# Simple Particle Motion (Dynamics)

1. May 17, 2012

### dunn

1. The problem statement, all variables and given/known data

A particle of mass 3.2kg is moving due west with a velocity of 6m/s. Another particle of mass 1.6kg is moving due north with a velocity of 5.0m/s. The two particles are interacting. After 2s the first particle is moving in the direction N 30° E with a velocity of 3m/s. Find the magnitude and direction of the second particle.

2. Relevant equations

Δp1 = -Δp2

3. The attempt at a solution

Okay, so I have all the information I need except that I need to decompose the direction of v1' (i.e. the velocity of the first particle after the interaction) into coordinates along the x and y axes.

Here is my data:

v1 = -6i
v1' = 3(cos(60)i+sin(60)j) = 1.5i +2.6j
v2 = 5j
v2' = ?

I write m1(v1' - v1) = -m2(v2' - v2) (i.e. Δp1 = -Δp2)

Solving for v2' I get:

(m1(v1 - v1')/m2) + v2 = v2'

I put in the relevant data and get:

-15i -0.2j = v2'

But apparently this isn't correct. I keep checking my equation against the provided answer but I can't see where my mistake is even though I know my answer is wrong. I think I made a mistake when I decomposed the vector but I don't see how.

Last edited: May 17, 2012
2. May 17, 2012

### dunn

Okay, I think the book has (YET ANOTHER!) misprint and the angle should actually be N 23° E rather than N 30° E. Could someone verify this for me? It's late, I'm tired, and maybe I made an error.
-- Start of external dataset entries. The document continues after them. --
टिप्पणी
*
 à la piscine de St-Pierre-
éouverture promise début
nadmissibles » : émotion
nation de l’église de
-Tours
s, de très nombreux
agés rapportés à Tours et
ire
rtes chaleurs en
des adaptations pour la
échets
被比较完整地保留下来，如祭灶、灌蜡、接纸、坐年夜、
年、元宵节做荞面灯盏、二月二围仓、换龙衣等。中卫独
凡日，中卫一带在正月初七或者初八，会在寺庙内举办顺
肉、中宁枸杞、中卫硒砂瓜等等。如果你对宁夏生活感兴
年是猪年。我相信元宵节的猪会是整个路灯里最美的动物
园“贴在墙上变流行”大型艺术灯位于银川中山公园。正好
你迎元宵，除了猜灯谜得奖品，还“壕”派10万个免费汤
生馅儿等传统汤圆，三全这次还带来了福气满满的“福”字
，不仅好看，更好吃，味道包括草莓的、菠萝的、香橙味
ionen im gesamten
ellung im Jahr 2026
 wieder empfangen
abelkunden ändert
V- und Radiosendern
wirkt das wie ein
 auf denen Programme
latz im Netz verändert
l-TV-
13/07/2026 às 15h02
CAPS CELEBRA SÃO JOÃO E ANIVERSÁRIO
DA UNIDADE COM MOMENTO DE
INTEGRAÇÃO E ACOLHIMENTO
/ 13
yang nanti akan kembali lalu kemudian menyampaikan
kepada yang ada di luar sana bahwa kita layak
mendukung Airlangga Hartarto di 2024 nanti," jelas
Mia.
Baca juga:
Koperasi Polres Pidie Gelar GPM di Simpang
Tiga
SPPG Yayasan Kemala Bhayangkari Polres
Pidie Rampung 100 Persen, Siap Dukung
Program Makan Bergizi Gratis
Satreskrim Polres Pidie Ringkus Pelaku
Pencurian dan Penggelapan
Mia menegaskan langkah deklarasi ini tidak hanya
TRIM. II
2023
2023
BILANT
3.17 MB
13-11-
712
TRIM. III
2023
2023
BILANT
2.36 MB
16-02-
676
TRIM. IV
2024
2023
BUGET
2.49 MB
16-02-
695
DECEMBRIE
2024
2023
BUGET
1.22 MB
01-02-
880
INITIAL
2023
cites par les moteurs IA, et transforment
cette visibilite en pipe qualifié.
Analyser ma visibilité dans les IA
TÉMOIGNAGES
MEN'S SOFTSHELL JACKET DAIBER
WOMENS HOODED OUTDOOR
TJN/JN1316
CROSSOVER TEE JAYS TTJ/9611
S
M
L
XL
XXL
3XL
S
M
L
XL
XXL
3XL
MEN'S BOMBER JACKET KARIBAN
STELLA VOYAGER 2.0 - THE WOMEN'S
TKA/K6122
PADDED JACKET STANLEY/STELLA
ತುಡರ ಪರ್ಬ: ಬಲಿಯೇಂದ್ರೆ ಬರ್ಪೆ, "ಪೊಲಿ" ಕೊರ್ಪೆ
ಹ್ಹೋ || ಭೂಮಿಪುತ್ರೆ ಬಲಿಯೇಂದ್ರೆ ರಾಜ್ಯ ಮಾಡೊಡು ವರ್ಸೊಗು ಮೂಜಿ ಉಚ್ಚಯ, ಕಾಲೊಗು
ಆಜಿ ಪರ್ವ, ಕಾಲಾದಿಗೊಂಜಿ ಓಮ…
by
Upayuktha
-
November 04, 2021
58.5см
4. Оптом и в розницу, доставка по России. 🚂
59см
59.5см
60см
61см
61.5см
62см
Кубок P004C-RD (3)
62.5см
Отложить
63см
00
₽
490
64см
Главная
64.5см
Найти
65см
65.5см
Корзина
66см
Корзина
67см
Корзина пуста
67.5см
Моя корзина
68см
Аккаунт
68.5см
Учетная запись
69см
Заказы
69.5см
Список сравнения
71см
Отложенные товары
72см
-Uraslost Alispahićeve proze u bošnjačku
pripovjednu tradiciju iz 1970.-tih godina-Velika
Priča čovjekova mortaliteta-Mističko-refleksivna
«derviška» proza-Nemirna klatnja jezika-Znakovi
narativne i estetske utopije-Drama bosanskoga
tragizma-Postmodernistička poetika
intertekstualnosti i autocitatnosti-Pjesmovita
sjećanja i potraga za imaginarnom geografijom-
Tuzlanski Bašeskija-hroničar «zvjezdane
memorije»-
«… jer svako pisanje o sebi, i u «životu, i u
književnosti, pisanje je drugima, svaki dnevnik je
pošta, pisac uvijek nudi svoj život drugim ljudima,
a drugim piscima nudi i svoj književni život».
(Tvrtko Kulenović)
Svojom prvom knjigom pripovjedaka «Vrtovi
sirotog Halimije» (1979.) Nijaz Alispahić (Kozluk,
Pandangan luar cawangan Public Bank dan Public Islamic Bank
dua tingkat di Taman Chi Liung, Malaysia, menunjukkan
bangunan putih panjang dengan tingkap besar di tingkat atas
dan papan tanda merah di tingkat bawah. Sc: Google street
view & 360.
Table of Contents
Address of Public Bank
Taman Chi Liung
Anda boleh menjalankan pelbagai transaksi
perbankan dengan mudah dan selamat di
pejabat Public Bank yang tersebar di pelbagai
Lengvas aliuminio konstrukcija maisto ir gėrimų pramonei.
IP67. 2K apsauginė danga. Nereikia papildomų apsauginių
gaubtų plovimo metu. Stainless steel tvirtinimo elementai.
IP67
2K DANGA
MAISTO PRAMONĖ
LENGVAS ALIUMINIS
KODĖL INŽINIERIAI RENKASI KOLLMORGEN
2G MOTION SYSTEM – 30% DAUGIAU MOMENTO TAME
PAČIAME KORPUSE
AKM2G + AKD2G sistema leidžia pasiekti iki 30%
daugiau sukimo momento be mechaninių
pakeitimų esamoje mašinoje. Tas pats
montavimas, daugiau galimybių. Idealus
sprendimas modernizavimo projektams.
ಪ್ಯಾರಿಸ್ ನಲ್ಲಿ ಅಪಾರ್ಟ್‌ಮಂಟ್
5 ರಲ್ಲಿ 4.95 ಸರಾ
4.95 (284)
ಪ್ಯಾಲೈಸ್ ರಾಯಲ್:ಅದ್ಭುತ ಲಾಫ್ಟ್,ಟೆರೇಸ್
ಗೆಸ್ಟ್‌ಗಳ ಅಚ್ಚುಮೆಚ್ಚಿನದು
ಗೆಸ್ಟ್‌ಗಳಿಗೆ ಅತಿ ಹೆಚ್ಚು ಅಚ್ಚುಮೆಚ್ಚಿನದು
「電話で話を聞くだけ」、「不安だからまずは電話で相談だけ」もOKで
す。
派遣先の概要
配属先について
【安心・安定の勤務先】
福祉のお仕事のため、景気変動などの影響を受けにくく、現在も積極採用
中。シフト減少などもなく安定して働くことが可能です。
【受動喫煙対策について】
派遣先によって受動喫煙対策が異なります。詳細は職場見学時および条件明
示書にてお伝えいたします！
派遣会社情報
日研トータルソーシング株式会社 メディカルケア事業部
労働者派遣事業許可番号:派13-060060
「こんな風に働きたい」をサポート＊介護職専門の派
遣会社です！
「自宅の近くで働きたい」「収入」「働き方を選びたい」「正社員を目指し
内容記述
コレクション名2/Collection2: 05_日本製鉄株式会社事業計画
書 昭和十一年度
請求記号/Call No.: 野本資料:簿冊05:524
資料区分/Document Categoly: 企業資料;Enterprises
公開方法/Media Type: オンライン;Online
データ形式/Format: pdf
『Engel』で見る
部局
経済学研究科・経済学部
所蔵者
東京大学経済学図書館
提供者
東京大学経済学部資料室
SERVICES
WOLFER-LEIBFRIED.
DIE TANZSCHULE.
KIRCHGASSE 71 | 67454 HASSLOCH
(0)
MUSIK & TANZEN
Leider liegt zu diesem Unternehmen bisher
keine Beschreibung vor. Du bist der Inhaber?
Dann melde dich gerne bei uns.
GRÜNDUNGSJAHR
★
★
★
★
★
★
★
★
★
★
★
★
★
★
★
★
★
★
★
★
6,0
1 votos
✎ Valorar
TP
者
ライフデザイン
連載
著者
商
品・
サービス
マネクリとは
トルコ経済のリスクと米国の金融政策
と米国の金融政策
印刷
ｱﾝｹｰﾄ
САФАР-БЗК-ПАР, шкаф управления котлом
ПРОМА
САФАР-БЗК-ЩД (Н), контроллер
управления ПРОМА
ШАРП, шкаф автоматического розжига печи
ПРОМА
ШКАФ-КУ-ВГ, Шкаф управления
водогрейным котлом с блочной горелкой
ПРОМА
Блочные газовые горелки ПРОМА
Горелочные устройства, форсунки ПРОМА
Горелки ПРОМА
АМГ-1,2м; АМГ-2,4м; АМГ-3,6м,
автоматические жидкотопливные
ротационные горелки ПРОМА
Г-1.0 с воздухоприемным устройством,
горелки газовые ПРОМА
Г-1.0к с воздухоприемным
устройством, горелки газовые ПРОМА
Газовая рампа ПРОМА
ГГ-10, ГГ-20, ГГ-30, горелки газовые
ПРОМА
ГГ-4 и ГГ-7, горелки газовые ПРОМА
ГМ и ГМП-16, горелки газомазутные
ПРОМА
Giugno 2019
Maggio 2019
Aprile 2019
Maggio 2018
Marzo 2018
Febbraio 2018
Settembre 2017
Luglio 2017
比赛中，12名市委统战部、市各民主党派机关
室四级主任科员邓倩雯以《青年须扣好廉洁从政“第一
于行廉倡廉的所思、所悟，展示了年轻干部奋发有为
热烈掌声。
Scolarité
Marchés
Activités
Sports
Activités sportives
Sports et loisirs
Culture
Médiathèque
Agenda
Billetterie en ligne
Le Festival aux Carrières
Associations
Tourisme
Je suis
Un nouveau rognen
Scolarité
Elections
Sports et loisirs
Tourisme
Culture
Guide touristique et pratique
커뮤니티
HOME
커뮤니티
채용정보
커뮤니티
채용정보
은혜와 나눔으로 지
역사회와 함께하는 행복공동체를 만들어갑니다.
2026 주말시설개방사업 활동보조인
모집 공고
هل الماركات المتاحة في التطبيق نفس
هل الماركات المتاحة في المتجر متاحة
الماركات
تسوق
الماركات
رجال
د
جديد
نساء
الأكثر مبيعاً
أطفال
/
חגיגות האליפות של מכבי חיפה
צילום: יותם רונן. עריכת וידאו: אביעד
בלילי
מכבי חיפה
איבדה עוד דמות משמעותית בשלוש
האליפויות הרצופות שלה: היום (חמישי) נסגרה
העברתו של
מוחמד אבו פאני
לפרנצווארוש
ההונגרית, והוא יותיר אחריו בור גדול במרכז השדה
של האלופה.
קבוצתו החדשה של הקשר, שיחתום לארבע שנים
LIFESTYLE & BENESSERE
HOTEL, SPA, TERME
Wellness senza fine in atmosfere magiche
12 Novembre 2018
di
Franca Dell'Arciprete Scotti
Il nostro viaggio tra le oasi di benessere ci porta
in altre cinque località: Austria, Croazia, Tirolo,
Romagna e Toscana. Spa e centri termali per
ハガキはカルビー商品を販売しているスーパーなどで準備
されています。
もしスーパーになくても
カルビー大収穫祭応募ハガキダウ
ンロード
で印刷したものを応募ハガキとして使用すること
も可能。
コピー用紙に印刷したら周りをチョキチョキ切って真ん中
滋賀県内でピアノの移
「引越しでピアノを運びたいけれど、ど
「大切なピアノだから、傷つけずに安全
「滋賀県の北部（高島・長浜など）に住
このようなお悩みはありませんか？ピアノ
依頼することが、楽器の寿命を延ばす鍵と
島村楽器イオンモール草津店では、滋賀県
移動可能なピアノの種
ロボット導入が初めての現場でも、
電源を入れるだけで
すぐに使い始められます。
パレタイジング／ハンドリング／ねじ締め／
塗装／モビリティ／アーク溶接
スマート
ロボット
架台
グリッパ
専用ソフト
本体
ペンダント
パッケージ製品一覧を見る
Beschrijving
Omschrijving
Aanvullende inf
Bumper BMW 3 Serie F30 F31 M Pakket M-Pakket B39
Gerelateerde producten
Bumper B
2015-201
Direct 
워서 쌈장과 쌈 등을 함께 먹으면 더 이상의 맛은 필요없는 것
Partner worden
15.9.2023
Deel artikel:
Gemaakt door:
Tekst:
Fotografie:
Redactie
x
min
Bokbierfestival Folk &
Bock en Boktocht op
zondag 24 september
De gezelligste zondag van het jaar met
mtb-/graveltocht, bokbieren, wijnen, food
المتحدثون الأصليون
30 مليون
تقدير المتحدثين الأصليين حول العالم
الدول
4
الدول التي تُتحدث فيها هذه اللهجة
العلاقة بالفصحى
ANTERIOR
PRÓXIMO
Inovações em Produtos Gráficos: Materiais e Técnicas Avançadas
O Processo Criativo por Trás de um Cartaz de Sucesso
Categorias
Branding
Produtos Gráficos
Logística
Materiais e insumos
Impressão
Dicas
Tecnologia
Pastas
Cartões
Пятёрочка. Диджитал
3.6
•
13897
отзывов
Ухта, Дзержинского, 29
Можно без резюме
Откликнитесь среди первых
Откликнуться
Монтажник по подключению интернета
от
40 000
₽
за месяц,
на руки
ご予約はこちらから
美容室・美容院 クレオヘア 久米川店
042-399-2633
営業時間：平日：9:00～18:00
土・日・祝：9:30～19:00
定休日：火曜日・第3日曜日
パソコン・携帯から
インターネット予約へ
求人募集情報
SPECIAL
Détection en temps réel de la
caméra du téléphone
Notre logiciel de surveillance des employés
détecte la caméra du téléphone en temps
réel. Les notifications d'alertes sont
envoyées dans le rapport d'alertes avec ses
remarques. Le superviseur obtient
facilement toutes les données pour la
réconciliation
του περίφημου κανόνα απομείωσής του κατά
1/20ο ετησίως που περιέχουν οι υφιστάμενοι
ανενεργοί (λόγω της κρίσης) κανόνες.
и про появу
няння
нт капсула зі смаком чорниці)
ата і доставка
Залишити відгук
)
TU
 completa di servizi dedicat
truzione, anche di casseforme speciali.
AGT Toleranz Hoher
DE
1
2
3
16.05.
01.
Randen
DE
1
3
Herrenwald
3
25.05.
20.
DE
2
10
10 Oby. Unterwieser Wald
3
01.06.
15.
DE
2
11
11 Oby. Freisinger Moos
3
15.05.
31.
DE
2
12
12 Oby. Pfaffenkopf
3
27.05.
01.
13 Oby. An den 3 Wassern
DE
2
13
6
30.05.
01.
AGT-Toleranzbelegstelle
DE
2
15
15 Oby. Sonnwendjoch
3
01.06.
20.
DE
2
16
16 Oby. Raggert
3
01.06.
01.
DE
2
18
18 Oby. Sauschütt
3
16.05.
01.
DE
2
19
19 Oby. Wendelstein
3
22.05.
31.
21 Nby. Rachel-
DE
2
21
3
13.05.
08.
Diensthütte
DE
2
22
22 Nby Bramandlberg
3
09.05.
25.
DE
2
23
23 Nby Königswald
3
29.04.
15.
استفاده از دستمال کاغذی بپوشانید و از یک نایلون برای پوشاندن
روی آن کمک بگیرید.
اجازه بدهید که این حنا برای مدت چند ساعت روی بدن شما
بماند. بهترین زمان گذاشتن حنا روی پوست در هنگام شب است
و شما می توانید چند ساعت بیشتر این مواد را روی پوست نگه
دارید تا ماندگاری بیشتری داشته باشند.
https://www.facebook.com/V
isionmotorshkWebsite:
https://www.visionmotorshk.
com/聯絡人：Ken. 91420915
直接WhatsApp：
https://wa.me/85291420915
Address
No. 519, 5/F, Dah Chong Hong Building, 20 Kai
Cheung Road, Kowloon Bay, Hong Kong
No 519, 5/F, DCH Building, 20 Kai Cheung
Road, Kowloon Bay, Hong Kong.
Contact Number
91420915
(I need a new exercise text).

Last edited: May 17, 2012
3. May 18, 2012

### BruceW

Verify it? If you write your answer using N 23° E in the calculation, then I can say if I agree with you. But since you have the provided answer, you could just check against that.

Also, your answer using N 30° E looks correct to me. And nicely set out, which is good. I'm not familiar with the notation N 30° E, but I guess it is supposed to mean 30 degrees clockwise from north, by the way you have answered the question. Maybe your exercise book meant it to be something else, which is why you get a different answer to them. Or it could just be as you say, they might have misprinted. It is annoying when that happens.

4. May 19, 2012

### dunn

Yes, N 30° E means 30 degrees clockwise from the north direction.

The problem is that the book only gives simple numerical answers so I can't check to see if I did anything wrong in particular. With this exercise there were others associated tasks (finding the change in momentum of the particles and such) which show the exact same answer as mine for N 30° E, yet the given answer to the main problem that I posted here (find the momentum of the second particle) is clearly wrong. Oh well. At least I practiced finding angles given magnitudes and direction.

5. May 19, 2012

### BruceW

I've checked it twice, and there is also all the checking you have done, so I'm pretty certain you've done the method correctly. And yes, the practice of this is the main thing. There always are at least a few misprints in textbooks. You wouldn't think it was so difficult to get rid of them all, but apparently it is.